WORK TO COMPLETE:
a) Using the article about Alaa Hussein Ali, decide whether each statement agrees with it. For each, answer yes or no and quote the deciding words. (i) Before the invasion, he was a colonel in the Kuwaiti army. (ii) His death sentence was changed to life in prison because he came back on his own. (iii) Kuwait took away his Kuwaiti citizenship in September 2024.
b) According to the article about Alaa Hussein Ali, how many members were in the puppet government he was placed at the head of?

READING PASSAGE:
========
Prime Minister of Kuwait
- In office 4 August 1990 – 28 August 1990
- Preceded by: Saad Al-Salim Al-Sabah
- Succeeded by: Ali Hassan al-Majid (as Governor of Kuwait) Saad Al-Salim Al-Sabah

Deputy Prime Minister of Iraq
- In office 1990–1991
- President: Saddam Hussein
- Prime Minister: Saddam Hussein

Personal details
- Born: 1958 (age 67–68) Kuwait City, Sheikhdom of Kuwait
- Party: Ba'ath
- Profession: Military officer

Military service
- Allegiance: Kuwait (1976–1990) Iraq (1990–2000)
- Rank: Second lieutenant Colonel

= Alaa Hussein Ali =

Head of Kuwait's puppet government during Iraqi invasion

Ala'a Hussein Ali Al-Khafaji (Note: علاء حسين علي جبر الخفاجي) (born 1958) is a Kuwaiti-born Iraqi military officer who served as the leader of the Republic of Kuwait, a brief puppet government in Kuwait after the Iraqi invasion of Kuwait in August 1990.

==Political career==
Al-Khafaji held dual nationalities as an Iraqi and Kuwaiti, having grown up in Kuwait and studied in Baghdad where he became a member of the ruling Ba'ath Party. He held the rank of second lieutenant in the Kuwaiti army prior to the invasion, during the invasion however, Al-Khafaji was promoted to colonel in Baghdad and placed at the head of a 9-member puppet government. On August 9, 1990, Kuwait was annexed by Iraq and Al-Khafaji became the Iraqi Deputy Prime Minister.

== Trial and imprisonment ==
In 1993, Al-Khafaji was sentenced in absentia to death by hanging for treason by the Kuwaiti government. In January 2000 he returned to Kuwait after having fled to Norway to attempt to appeal the sentence. The court however, affirmed his conviction on May 3, 2000. In March 2001, his sentence was commuted by the court of cassation to life in prison instead due to his voluntary return.

In September 2024, the Kuwaiti government revoked Al-Khafaji's Kuwaiti citizenship on grounds of high treason.
========
DATA SEGMENT:

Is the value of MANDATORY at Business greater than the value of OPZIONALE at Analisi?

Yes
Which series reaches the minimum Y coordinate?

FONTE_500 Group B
========
RESPONSES:
a)
(i) No: "He held the rank of second lieutenant in the Kuwaiti army prior to the invasion"
(ii) Yes: "his sentence was commuted by the court of cassation to life in prison instead due to his voluntary return"
(iii) Yes: "In September 2024, the Kuwaiti government revoked Al-Khafaji's Kuwaiti citizenship on grounds of high treason."

b) Nine members.